More incidents are likely when such data is stored with organizations less well protected than a major medical center, Sean Curran, a security expert with consultancy West Monroe Partners, tells HealthcareInfoSecurity.com.
While the hack on the World Anti-Doping Agency that exposed Olympians’ data was attributed to a Russian group, malicious insiders, whether politically or financially motivated, also can be difficult to stop, especially if they already have access privileges.
Healthcare organizations need to fully understand the value of all the data they hold, including that of celebrities, athletes and other high-profile people, Curran says.
Groups with 10 years worth of data used for multiple purposes may have multiple copies in various places. It’s essential to know where all the data resides and to minimize replication of it, he says.
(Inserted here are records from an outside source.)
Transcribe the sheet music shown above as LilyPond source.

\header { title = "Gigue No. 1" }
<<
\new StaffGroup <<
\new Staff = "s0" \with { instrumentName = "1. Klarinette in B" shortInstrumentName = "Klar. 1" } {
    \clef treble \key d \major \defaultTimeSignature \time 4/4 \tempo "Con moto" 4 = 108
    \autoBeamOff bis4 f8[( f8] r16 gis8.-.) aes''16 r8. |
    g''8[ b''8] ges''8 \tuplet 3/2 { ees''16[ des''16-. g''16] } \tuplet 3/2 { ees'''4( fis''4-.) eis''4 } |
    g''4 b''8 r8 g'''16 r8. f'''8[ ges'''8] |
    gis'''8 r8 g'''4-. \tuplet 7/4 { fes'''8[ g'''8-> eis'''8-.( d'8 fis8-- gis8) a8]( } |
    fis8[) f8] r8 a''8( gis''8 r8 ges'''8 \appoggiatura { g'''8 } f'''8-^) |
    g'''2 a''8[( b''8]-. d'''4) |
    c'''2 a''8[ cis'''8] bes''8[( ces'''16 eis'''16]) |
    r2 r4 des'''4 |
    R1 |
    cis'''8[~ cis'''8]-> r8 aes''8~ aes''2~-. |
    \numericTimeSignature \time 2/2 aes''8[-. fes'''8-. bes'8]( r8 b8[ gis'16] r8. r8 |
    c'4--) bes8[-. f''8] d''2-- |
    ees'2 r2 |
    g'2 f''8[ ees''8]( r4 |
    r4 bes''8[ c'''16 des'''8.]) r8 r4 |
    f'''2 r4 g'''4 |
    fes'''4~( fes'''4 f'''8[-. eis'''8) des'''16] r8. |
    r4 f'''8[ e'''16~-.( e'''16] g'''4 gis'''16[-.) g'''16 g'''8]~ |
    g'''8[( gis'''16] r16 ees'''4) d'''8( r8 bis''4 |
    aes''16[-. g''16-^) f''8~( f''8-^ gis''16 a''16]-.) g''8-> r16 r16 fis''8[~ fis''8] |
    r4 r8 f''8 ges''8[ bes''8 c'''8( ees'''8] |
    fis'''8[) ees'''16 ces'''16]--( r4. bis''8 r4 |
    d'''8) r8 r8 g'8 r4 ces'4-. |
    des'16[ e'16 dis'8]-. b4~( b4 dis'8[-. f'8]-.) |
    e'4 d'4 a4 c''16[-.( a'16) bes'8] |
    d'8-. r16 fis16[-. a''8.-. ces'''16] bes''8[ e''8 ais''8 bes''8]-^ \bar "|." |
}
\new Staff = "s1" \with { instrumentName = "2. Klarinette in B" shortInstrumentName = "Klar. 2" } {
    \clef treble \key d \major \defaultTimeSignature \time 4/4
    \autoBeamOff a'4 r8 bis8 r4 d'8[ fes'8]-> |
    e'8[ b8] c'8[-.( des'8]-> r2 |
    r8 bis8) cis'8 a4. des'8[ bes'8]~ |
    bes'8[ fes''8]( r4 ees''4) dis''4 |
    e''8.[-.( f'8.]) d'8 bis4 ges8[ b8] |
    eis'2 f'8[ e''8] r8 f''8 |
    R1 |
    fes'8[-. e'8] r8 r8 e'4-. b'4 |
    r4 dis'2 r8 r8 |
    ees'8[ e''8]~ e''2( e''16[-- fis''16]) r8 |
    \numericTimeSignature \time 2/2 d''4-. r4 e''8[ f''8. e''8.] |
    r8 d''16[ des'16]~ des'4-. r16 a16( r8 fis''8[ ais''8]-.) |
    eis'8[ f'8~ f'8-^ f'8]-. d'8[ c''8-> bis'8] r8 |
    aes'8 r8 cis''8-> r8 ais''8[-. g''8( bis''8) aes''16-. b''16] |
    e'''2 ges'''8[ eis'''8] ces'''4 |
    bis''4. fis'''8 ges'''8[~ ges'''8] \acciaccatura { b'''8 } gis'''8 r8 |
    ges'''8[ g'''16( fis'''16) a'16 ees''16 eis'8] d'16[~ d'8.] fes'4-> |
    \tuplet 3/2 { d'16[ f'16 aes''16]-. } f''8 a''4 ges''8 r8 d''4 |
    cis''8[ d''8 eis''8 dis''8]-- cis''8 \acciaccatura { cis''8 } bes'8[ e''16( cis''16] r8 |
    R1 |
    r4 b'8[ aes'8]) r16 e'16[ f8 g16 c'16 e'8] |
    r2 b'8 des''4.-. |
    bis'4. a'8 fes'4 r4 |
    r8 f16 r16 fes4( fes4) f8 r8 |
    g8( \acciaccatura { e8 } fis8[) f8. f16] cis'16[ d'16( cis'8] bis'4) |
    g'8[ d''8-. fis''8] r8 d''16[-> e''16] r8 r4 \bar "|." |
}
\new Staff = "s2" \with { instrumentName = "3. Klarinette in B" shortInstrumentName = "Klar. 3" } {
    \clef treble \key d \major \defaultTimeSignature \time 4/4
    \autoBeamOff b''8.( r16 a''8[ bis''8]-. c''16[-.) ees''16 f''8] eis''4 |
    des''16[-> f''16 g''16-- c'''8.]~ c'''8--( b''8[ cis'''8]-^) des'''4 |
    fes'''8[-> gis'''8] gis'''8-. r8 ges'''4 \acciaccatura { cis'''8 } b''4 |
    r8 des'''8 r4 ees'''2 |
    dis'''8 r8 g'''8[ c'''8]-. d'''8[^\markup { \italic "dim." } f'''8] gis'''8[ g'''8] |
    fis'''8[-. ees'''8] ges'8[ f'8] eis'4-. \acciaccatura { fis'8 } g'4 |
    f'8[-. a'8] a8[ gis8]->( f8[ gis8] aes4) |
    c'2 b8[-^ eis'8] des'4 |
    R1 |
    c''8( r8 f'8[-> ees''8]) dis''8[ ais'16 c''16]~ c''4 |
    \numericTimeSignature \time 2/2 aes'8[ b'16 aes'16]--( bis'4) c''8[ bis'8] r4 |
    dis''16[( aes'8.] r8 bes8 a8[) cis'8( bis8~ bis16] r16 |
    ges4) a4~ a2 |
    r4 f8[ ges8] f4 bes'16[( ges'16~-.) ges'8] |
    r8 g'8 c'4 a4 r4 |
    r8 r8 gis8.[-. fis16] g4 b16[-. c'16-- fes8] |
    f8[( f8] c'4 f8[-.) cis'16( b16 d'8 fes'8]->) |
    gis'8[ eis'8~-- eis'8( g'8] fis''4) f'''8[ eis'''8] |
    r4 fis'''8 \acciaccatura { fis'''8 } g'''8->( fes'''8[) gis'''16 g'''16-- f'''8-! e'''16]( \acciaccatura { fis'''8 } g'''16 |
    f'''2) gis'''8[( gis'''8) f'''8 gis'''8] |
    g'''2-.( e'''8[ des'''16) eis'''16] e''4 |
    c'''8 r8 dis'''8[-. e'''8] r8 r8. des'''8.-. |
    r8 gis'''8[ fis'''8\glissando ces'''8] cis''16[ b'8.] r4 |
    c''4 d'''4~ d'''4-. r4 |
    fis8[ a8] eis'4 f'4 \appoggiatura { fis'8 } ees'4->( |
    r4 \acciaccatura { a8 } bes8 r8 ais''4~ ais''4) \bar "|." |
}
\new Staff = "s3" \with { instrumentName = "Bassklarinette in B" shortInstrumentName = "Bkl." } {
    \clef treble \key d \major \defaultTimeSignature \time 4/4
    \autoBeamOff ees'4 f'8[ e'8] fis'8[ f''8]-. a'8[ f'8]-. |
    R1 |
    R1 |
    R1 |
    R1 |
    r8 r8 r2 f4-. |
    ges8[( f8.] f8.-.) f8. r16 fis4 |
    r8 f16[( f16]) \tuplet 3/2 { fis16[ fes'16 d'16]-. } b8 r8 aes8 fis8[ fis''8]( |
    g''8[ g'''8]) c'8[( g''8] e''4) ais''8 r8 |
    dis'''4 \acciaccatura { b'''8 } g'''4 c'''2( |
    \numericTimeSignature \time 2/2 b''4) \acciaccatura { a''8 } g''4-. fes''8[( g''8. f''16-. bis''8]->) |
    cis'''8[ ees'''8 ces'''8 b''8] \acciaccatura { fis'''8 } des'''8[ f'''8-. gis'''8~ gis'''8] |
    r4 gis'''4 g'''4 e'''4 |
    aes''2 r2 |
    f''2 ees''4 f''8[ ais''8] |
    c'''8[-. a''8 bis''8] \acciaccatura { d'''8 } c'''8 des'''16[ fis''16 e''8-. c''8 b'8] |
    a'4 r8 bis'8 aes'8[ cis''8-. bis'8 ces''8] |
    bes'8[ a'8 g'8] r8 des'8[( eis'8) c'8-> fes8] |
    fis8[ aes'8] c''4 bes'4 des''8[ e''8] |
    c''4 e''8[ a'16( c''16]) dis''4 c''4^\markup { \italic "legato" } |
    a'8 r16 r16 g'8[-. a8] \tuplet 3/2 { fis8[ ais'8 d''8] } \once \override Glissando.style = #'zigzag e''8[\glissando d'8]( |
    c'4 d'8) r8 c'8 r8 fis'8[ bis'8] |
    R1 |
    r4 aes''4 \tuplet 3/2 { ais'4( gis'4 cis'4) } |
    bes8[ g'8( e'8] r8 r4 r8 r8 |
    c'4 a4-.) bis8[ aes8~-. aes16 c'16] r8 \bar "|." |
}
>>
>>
The next step is to rethink who has access to it and minimize access as much as possible, including by using two-factor authentication, according to Curran.
“Security is often a balance between how much I’m willing to spend, how much convenience I’m willing to give up and the amount of controls I want to have in place to protect the information. Convenience is the area that’s really easy to give up,” he says.
Hackers also tend to go after softer targets, Curran adds. That was illustrated when more than 100,000 internal documents from Central Ohio Urology Group were stolen. The hacker wanted to protest Pentagon research in the Caucasus region that he claimed was poisoning people. He told DataBreaches.net that he chose the Ohio target because he was unable to hack U.S. Defense Department systems.